The plan is to phase out smoking in the State all together within five years.
The bipartisan bill states that cigarettes cause more preventable disease, death, and disability than any other health issue and that they are considered the “deadliest artifact in human history”.
If successful, the bill will introduce new laws that will raise the minimum smoking age dramatically, and by 2024 make it illegal for all but centenarians to puff on the cancer sticks.
Republican co-sponsor of the bill, Cynthia Thielen, said the aim was to “keep people healthy and alive in the Aloha State,” and is reported in the Washington Post acknowledging that getting the bill passed would be a challenge.
“(It is an) initial push to say ‘this is important. We need to act on it.’,” she said.
Democrat co-sponsor, Richard Creagan, told the Hawaii Tribune-Herald he thought the bill had a good chance of being passed because legislators were obliged to protect people’s health.
“In my view, you are taking people who are enslaved from a horrific addiction, and freeing people from horrific enslavement. We, as legislators, have a duty to do things to save people’s lives. If we don’t ban cigarettes, we are killing people,” he said.

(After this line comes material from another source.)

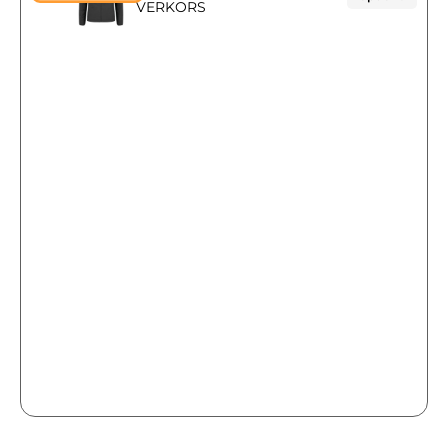
VERKORS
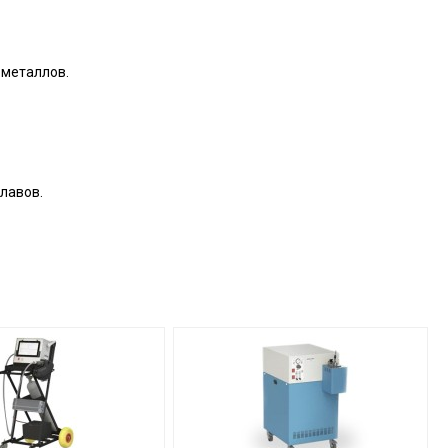
 металлов.
плавов.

“Basically, we essentially have a group who are heavily addicted – in my view, enslaved by a ridiculously bad industry – which has enslaved them by designing a cigarette that is highly addictive, knowing that it highly lethal. And, it is.
“This is more lethal, more dangerous than any prescription drug, and it is more addicting.”

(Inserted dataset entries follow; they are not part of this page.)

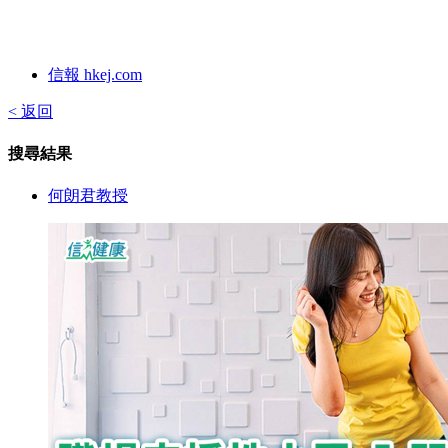
信報 hkej.com
< 返回
搜尋結果
何朗君教授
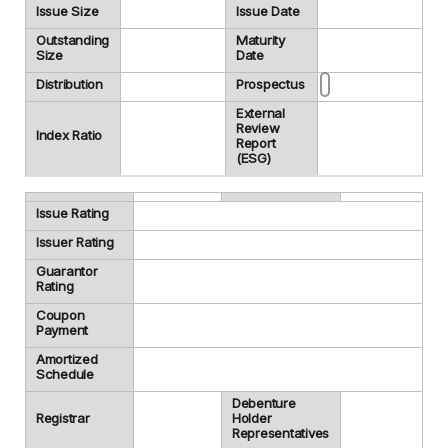
Issue Size
Issue Date
Outstanding
Maturity
Size
Date
Distribution
Prospectus
External
Review
Index Ratio
Report
(ESG)
Issue Rating
Issuer Rating
Guarantor
Rating
Coupon
Payment
Amortized
Schedule
Debenture
Registrar
Holder
Representatives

According to the Centres for Disease Control and Prevention, cigarettes are the leading preventable cause of death in the United States.
They lead to the deaths of more than 480,000 people across the America each year.
The CDCP states that cigarette smoking has been linked to 90 per cent of all lung cancer deaths and 80 per cent of all deaths from chronic obstructive pulmonary disease.
Most adult smokers began smoking as teenagers, but research shows that smokers who quit between ages 35 and 44 improve their health and potential lifespan significantly.